When you send Bitcoin to someone, you don't need to trust a bank to process the transaction — the network of miners and the Bitcoin protocol handle that in a way that can't easily be cheated. — also GPT.

It is rather wild that this is how we are defining this because the statement shows the presence of trust, which is put in the Bitcoin protocol and its network of miners.

I guess what is really focused on is how assets cannot be stolen by miners? Because otherwise, a user still puts a certain amount of trust in the fact that the network of miners will pick his tx and include it in the block.

We see how this becomes significant to acknowledge when we are dealing with periods of network congestion where miners will typically ignore transactions with low fees. The fact that a tx can even be rejected(ignored) not only introduces a layer of trusting/hoping(especially if you can't afford paying higher fees), it also plays too close to how permissioned systems work.

Let's not even talk about sanctions.

But sure, we can ignore all that and say it's entirely trustless when the only thing true about decentralized blockchains is that you can trust that the transaction data posted onchain is valid and not manipulated otherwise the system have be compromised. And you can also trust to be able to fork the chain if the bad bunch took over.

Trust is an economic treasure

I'm sure I read that line somewhere recently, can't quite figure out where at the moment but it's the same as the understanding of trust being a currency by proxy.

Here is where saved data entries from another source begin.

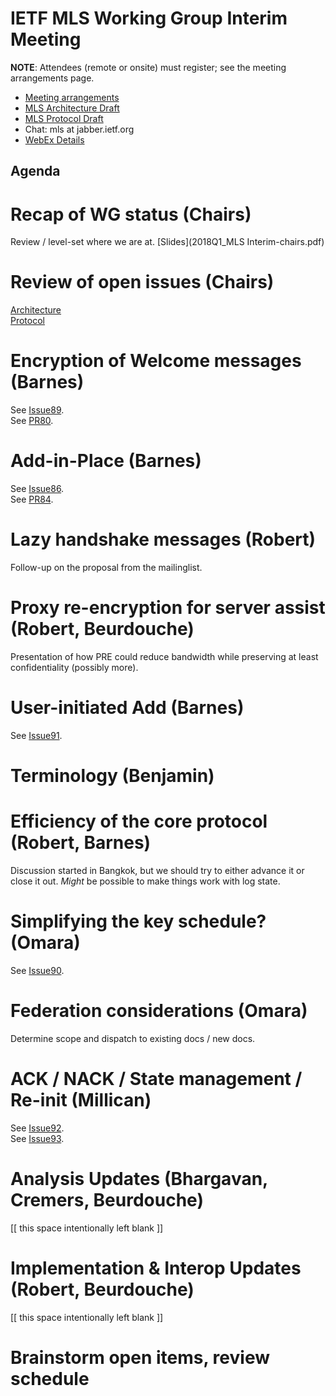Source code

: # IETF MLS Working Group Interim Meeting

**NOTE**: Attendees (remote or onsite) must register; see the meeting arrangements page.

* [Meeting arrangements](README.md)
* [MLS Architecture Draft](https://github.com/mlswg/mls-architecture)
* [MLS Protocol Draft](https://github.com/mlswg/mls-protocol)
* Chat: mls at jabber.ietf.org
* [WebEx Details](README.md)

## Agenda

# Recap of WG status (Chairs)

Review / level-set where we are at.
[Slides](2018Q1_MLS Interim-chairs.pdf)

# Review of open issues (Chairs)

[Architecture](https://github.com/mlswg/mls-architecture/issues) \
[Protocol](https://github.com/mlswg/mls-protocol/issues)

# Encryption of Welcome messages (Barnes)

See [Issue89](https://github.com/mlswg/mls-protocol/issues/89). \
See [PR80](https://github.com/mlswg/mls-protocol/pull/80).

# Add-in-Place (Barnes)

See [Issue86](https://github.com/mlswg/mls-protocol/issues/86). \
See [PR84](https://github.com/mlswg/mls-protocol/pull/84).

# Lazy handshake messages (Robert)

Follow-up on the proposal from the mailinglist.

# Proxy re-encryption for server assist (Robert, Beurdouche)

Presentation of how PRE could reduce bandwidth while preserving at least confidentiality (possibly more).

# User-initiated Add (Barnes)

See [Issue91](https://github.com/mlswg/mls-protocol/issues/91).

# Terminology (Benjamin)

# Efficiency of the core protocol (Robert, Barnes)

Discussion started in Bangkok, but we should try to either advance it or close it out.  *Might* be possible to make things work with log state.

# Simplifying the key schedule?  (Omara)

See [Issue90](https://github.com/mlswg/mls-protocol/issues/90).

# Federation considerations (Omara)

Determine scope and dispatch to existing docs / new docs.

# ACK / NACK / State management / Re-init (Millican)

See [Issue92](https://github.com/mlswg/mls-protocol/issues/92). \
See [Issue93](https://github.com/mlswg/mls-protocol/issues/93).

# Analysis Updates (Bhargavan, Cremers, Beurdouche)

[[ this space intentionally left blank ]]

# Implementation & Interop Updates (Robert, Beurdouche)

[[ this space intentionally left blank ]]

# Brainstorm open items, review schedule
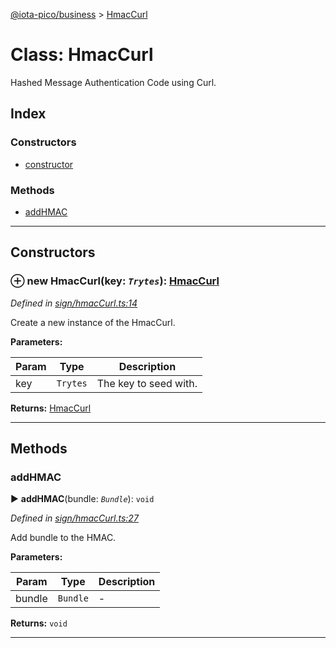 [@iota-pico/business](../README.md) > [HmacCurl](../classes/hmaccurl.md)



# Class: HmacCurl


Hashed Message Authentication Code using Curl.

## Index

### Constructors

* [constructor](hmaccurl.md#constructor)


### Methods

* [addHMAC](hmaccurl.md#addhmac)



---
## Constructors
<a id="constructor"></a>


### ⊕ **new HmacCurl**(key: *`Trytes`*): [HmacCurl](hmaccurl.md)


*Defined in [sign/hmacCurl.ts:14](https://github.com/iotaeco/iota-pico-business/blob/77d04c8/src/sign/hmacCurl.ts#L14)*



Create a new instance of the HmacCurl.


**Parameters:**

| Param | Type | Description |
| ------ | ------ | ------ |
| key | `Trytes`   |  The key to seed with. |





**Returns:** [HmacCurl](hmaccurl.md)

---


## Methods
<a id="addhmac"></a>

###  addHMAC

► **addHMAC**(bundle: *`Bundle`*): `void`



*Defined in [sign/hmacCurl.ts:27](https://github.com/iotaeco/iota-pico-business/blob/77d04c8/src/sign/hmacCurl.ts#L27)*



Add bundle to the HMAC.


**Parameters:**

| Param | Type | Description |
| ------ | ------ | ------ |
| bundle | `Bundle`   |  - |





**Returns:** `void`





___


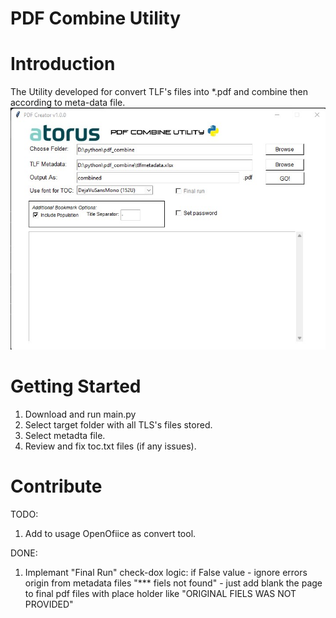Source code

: # PDF Combine Utility 
# 
# Introduction 
The Utility developed for convert TLF's files into *.pdf and combine then according to meta-data file. 
![Test Image 3](start.jpg)

# Getting Started
 
1.	Download and run main.py
2.	Select target folder with all TLS's files stored. 
3.	Select metadta file. 
4.	Review and fix toc.txt files (if any issues). 



# Contribute
TODO: 

1. Add to usage OpenOfiice as convert tool.



DONE: 
1. Implemant "Final Run" check-dox logic: if False value - ignore errors origin from metadata files "*** fiels not found" - just add blank the page 
    to final pdf files with place holder like "ORIGINAL FIELS WAS NOT PROVIDED"

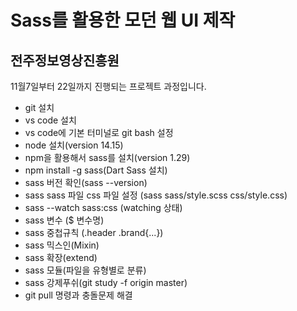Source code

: # Sass를 활용한 모던 웹 UI 제작
## 전주정보영상진흥원

11월7일부터 22일까지 진행되는 프로젝트 과정입니다.

- git 설치
- vs code 설치
- vs code에 기본 터미널로 git bash 설정
- node 설치(version 14.15)
- npm을 활용해서 sass를 설치(version 1.29)
- npm install -g sass(Dart Sass 설치)
- sass 버전 확인(sass --version)
- sass sass 파일 css 파일 설정 (sass sass/style.scss css/style.css)
- sass --watch sass:css (watching 상태)
- sass 변수 ($ 변수명)
- sass 중첩규칙 (.header .brand{...})
- sass 믹스인(Mixin)
- sass 확장(extend)
- sass 모듈(파일을 유형별로 분류)
- sass 강제푸쉬(git study -f origin master)
- git pull 명령과 충돌문제 해결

Trust backs fiat, we see many times what happens when people lose faith and trust in the system. You can talk data all you want but if people simply bet against you, you're more likely to trend down.

This is because the loss of trust will trigger something that leads to the devaluation of a currency. For instance, if a certain country loses trust in their currency and as a result starts buying foreign currencies like the dollar, what happens is that the USD will appreciate against their native currency.

There may not have been immediate reasons, enough to justify the level of devaluation that occurs, but trust drives the markets in many ways and that government essentially failed to keep the people trusting.

Moving to crypto, the fun fact about the success of memecoins on Solana is frankly a factor of the developed trust that Solana memes were primed for billion-dollar marketcaps and now that there's been a lot being exposed on how and who runs most of these memecoin projects — which many rug early on, guess what happened?

Trust is lost and memecoin activities have slowed, Pump.fun revenue is already tanking and created tokens have dropped significantly across the blockchain, generally.

Beyond Solana, on Hive, we happen to have a little trust system that has kept us going for years too.

The trust in mention has to do with HBD. HBD is literally the only stablecoin out there that depegs and nobody flinches — benefits of low media coverage? Not really.

Maybe we're more degenerate than memecoin traders but there seems to be the internal trust that it will be corrected at some point and we'll be back traded at HBD/$.

It certainly helps that we are a small ecosystem at the moment and there's not much any whale can do to heavily hurt the system in situations like that. Fact is, it would be a reward to the community if whales generally tried to manipulate Hive and HBD prices and it does not really seem reasonable for any to attempt it at the expense of allowing small fishes to climb up the ladder of not just wealth, but governance influence in the ecosystem.

In conclusion, trust does exist in great lengths when it comes to crypto and decentralized blockchains even if we try to ignore it. It all isn't fundamentally trustless and that's okay. It is specifically okay because it isn't entirely the trustlessness that secures the system, it's the risk and rewards mechanisms that incentivizes playing good and punishes playing bad that does most of the heavy lifting.

That function that allows communities to wiggle their way out of bad situations is what matters above all else because attacks will always be something to expect. Better to focus on designing a system that ensures minimal pain to the community — if it's a sophisticated and successful attack — and maximum pain to the bad bunch — if poorly executed.